| Given information |
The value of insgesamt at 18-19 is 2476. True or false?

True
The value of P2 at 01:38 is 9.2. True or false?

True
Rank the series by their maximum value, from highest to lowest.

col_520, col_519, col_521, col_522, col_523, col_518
--
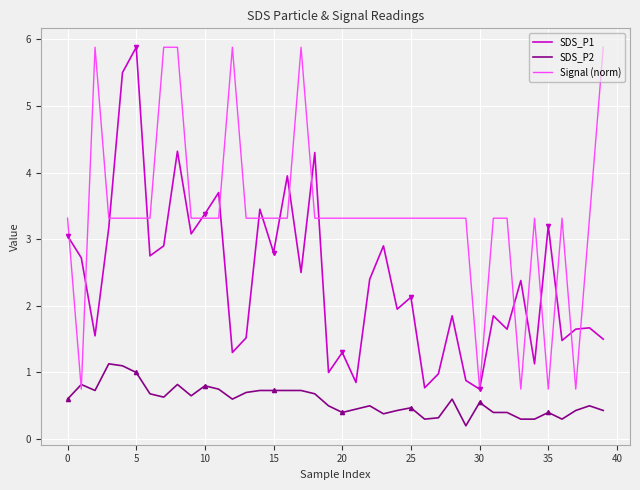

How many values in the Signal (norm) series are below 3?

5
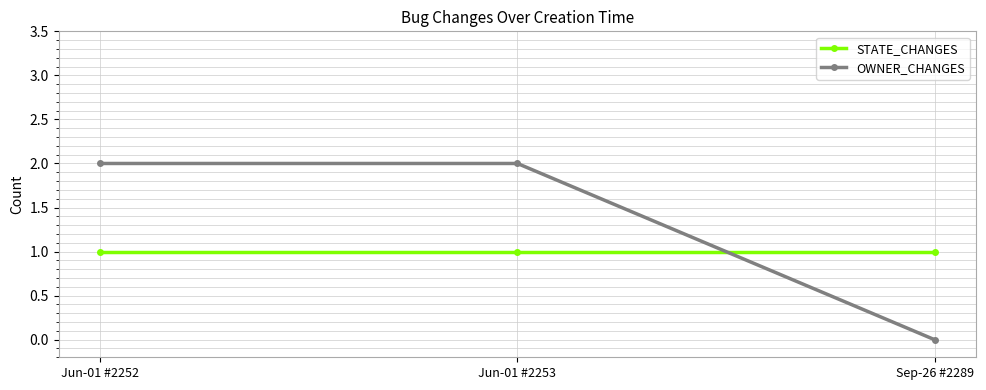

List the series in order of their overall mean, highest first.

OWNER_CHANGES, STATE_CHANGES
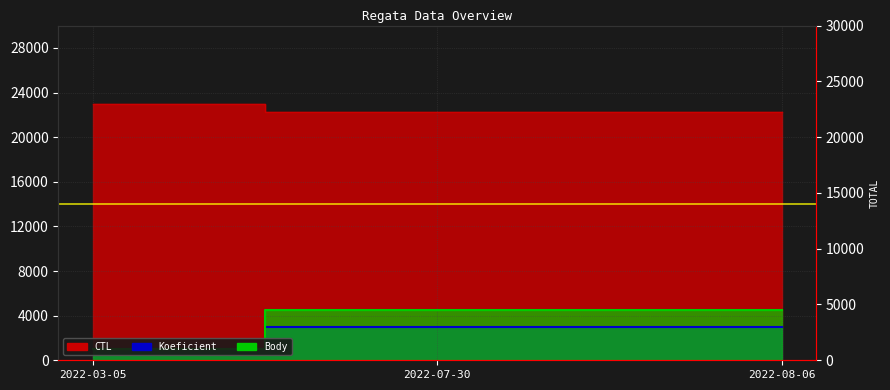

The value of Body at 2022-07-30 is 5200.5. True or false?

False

| Directions |
Can you repeat the stretch of entries from the line containing "The value of insgesamt" through the line containing "Rank the series", both of those lines included, word for word and with nothing else?

| Expected answer |
The value of insgesamt at 18-19 is 2476. True or false?

True
The value of P2 at 01:38 is 9.2. True or false?

True
Rank the series by their maximum value, from highest to lowest.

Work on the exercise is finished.